UNASSIGNED: ONT long-read sequencing was performed on patients with one reported PRKN/PINK1 pathogenic variant. EOPD patients with an age at onset younger than 50 were included in this study. As a positive control, we also included EOPD patients who had already been identified to carry two known PRKN pathogenic variants. Initial genetic testing was performed using either short-read targeted panel sequencing for single nucleotide variants and multiplex ligation-dependent probe amplification (MLPA) for copy number variants.

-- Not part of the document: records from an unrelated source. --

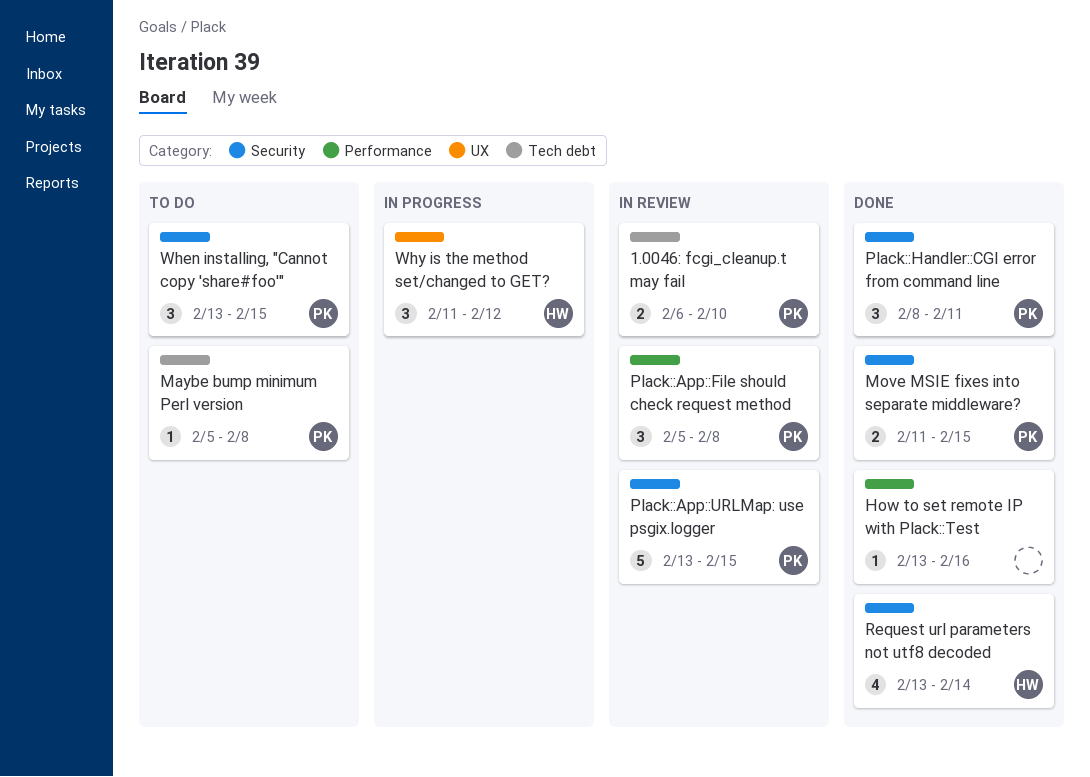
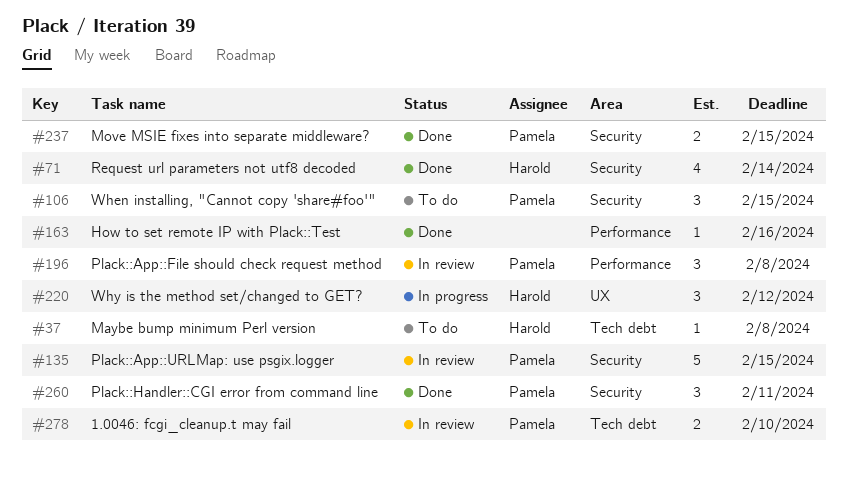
Maybe bump minimum Perl version, owner: Pamela -> Harold

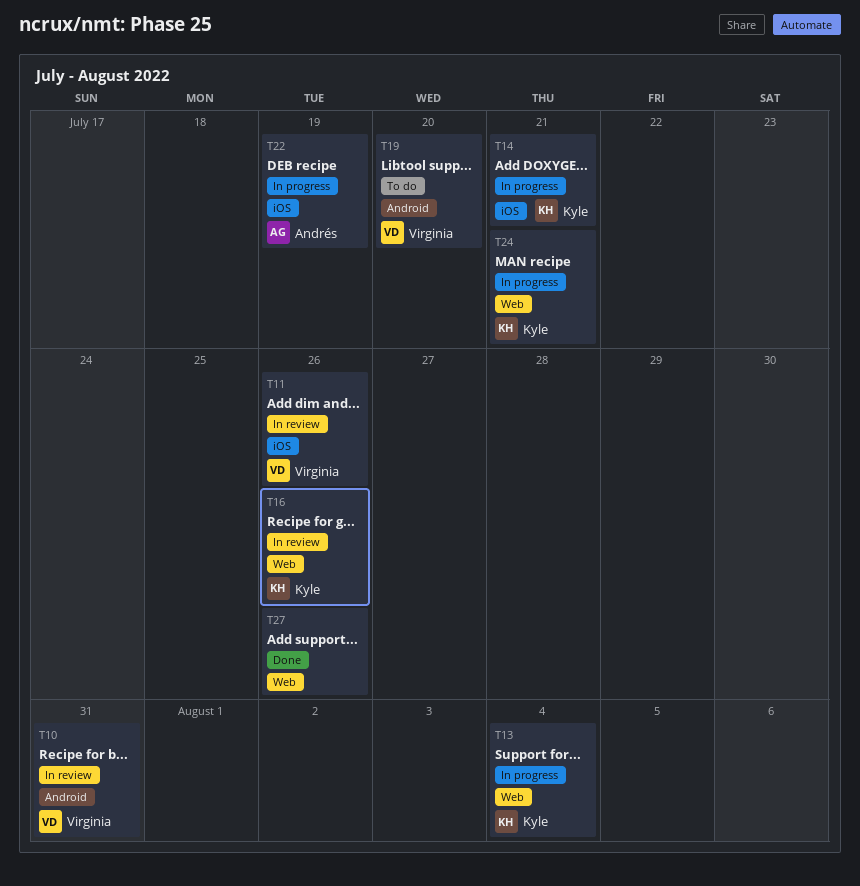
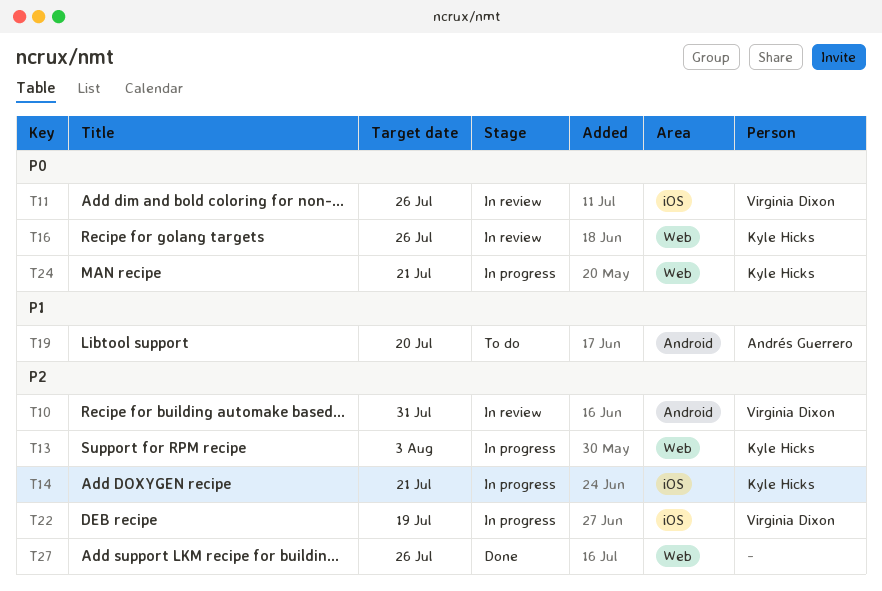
T13, due: Aug 4 -> Aug 3
T19, owner: Virginia Dixon -> Andrés Guerrero
T22, owner: Andrés Guerrero -> Virginia Dixon

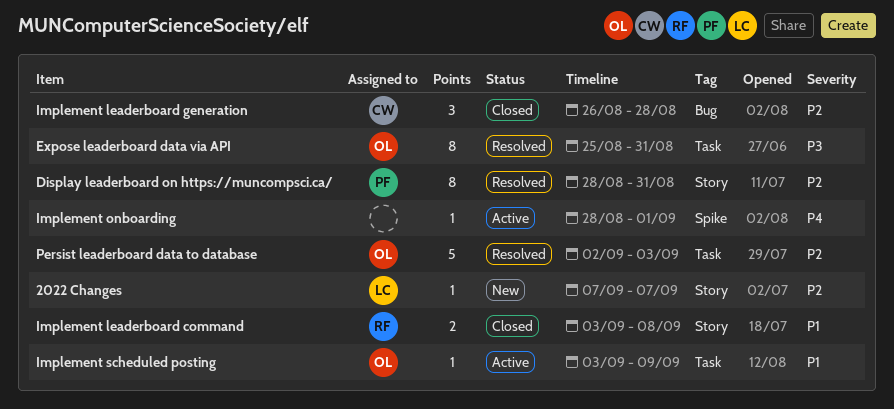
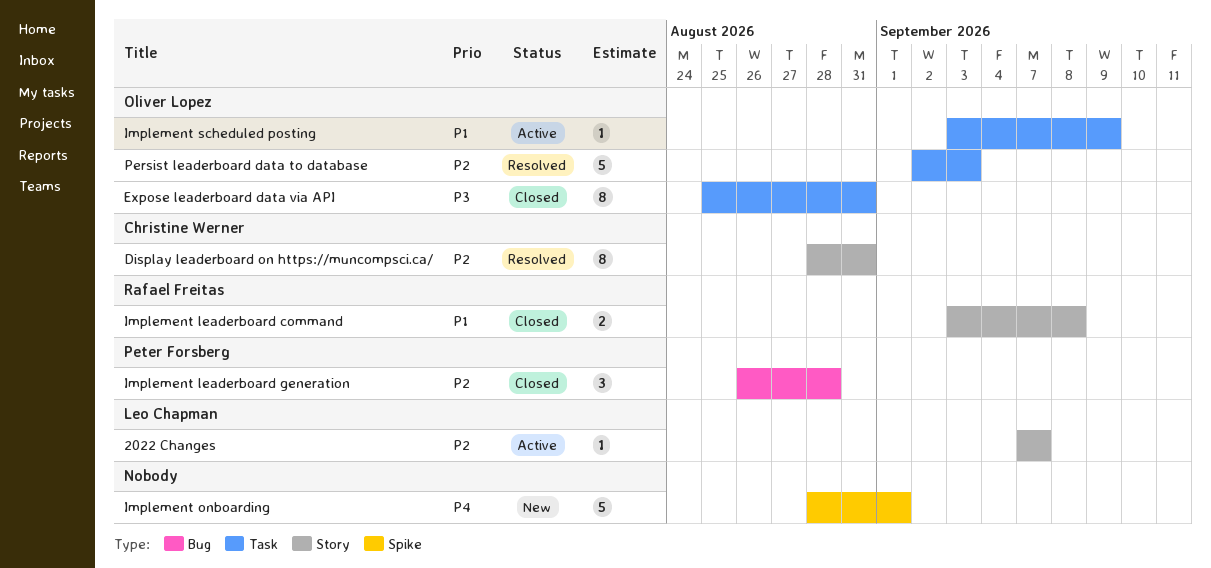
2022 Changes, status: New -> Active
Display leaderboard on https://muncompsci.ca/, owner: Peter Forsberg -> Christine Werner
Expose leaderboard data via API, status: Resolved -> Closed
Implement leaderboard generation, owner: Christine Werner -> Peter Forsberg
Implement onboarding, status: Active -> New
Implement onboarding, estimate: 1 -> 5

UNASSIGNED: 48 patients were included in this study (PRKN \"one-variant\" n = 24, PINK1 \"one-variant\" n = 12, PRKN \"two-variants\" n = 12). Using ONT long-read sequencing, we detected a second pathogenic variant in six PRKN \"one-variant\" patients (26%, 6/23) but none in the PINK1 \"one-variant\" patients (0%, 0/12). Long-read sequencing identified one case with a complex inversion, two instances of structural variant overlap, and three cases of duplication. In addition, in the positive control PRKN \"two-variants\" group, we were able to identify both pathogenic variants in PRKN in all the patients (100%, 12/12).

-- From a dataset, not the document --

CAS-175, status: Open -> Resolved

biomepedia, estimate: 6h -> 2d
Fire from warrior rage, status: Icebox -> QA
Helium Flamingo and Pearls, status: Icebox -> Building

UNASSIGNED: This data highlights that ONT long-read sequencing is a powerful tool to identify a pathogenic structural variant at the PRKN locus that is often missed by conventional methods. Therefore, for cases where conventional methods fail to detect a second variant for EOPD, long-read sequencing should be considered as an alternative and complementary approach.
摘要:
■基因PRKN和PINK1内的突变是早发性常染色体隐性遗传帕金森病(PD)的主要原因。然而,大多数早发性PD(EOPD)病例的遗传原因仍未解决。长读测序已成功鉴定出许多致病结构变异,但该技术尚未广泛应用于PD。我们最近通过发现跨越7Mb的复杂结构变体,在一对单卵双胞胎中确定了EOPD的遗传原因,利用牛津纳米孔技术(ONT)长读测序。在这项研究中,我们旨在对此进行扩展,并评估在其他未解决的EOPD病例中是否可以通过ONT长读数测序检测到第二个变异,这些病例报道在PRKN或PINK1中携带一个杂合变异.
■对有1例PRKN/PINK1致病性变异的患者进行ONT长读测序。本研究包括发病年龄小于50岁的EOPD患者。作为阳性对照,我们还纳入了已被鉴定携带两种已知PRKN致病变种的EOPD患者.使用针对单核苷酸变体的短读取靶向组测序和针对拷贝数变体的多重连接依赖性探针扩增(MLPA)进行初始遗传测试。

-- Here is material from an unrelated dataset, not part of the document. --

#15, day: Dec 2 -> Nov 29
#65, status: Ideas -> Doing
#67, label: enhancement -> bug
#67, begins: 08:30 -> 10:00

■48例患者纳入本研究(PRKN\"单变异\"n=24,PINK1\"单变异\"n=12,PRKN\"双变异\"n=12)。使用ONT长读取测序,我们在6名PRKN“单变异”患者中检测到第二个致病变异(26%,6/23),但在PINK1“单变异”患者中没有(0%,0/12)。长读数测序确定了一个具有复杂反转的病例,结构变体重叠的两个实例,和三个重复的情况。此外,在阳性对照PRKN“双变”组中,我们能够在所有患者中鉴定出PRKN的两种致病变异(100%,12/12).
■该数据突出表明,ONT长读测序是一种强大的工具,可用于识别PRKN基因座上的致病性结构变异,而常规方法通常会错过这种变异。因此,对于常规方法无法检测到EOPD的第二种变体的情况,长读数测序应被视为一种替代和补充方法.
■对有1例PRKN/PINK1致病性变异的患者进行ONT长读测序。本研究包括发病年龄小于50岁的EOPD患者。作为阳性对照,我们还纳入了已被鉴定携带两种已知PRKN致病变种的EOPD患者.使用针对单核苷酸变体的短读取靶向组测序和针对拷贝数变体的多重连接依赖性探针扩增(MLPA)进行初始遗传测试。
■48例患者纳入本研究(PRKN\"单变异\"n=24,PINK1\"单变异\"n=12,PRKN\"双变异\"n=12)。使用ONT长读取测序,我们在6名PRKN“单变异”患者中检测到第二个致病变异(26%,6/23),但在PINK1“单变异”患者中没有(0%,0/12)。长读数测序确定了一个具有复杂反转的病例,结构变体重叠的两个实例,和三个重复的情况。此外,在阳性对照PRKN“双变”组中,我们能够在所有患者中鉴定出PRKN的两种致病变异(100%,12/12).
■该数据突出表明,ONT长读测序是一种强大的工具,可用于识别PRKN基因座上的致病性结构变异,而常规方法通常会错过这种变异。因此,对于常规方法无法检测到EOPD的第二种变体的情况,长读数测序应被视为一种替代和补充方法.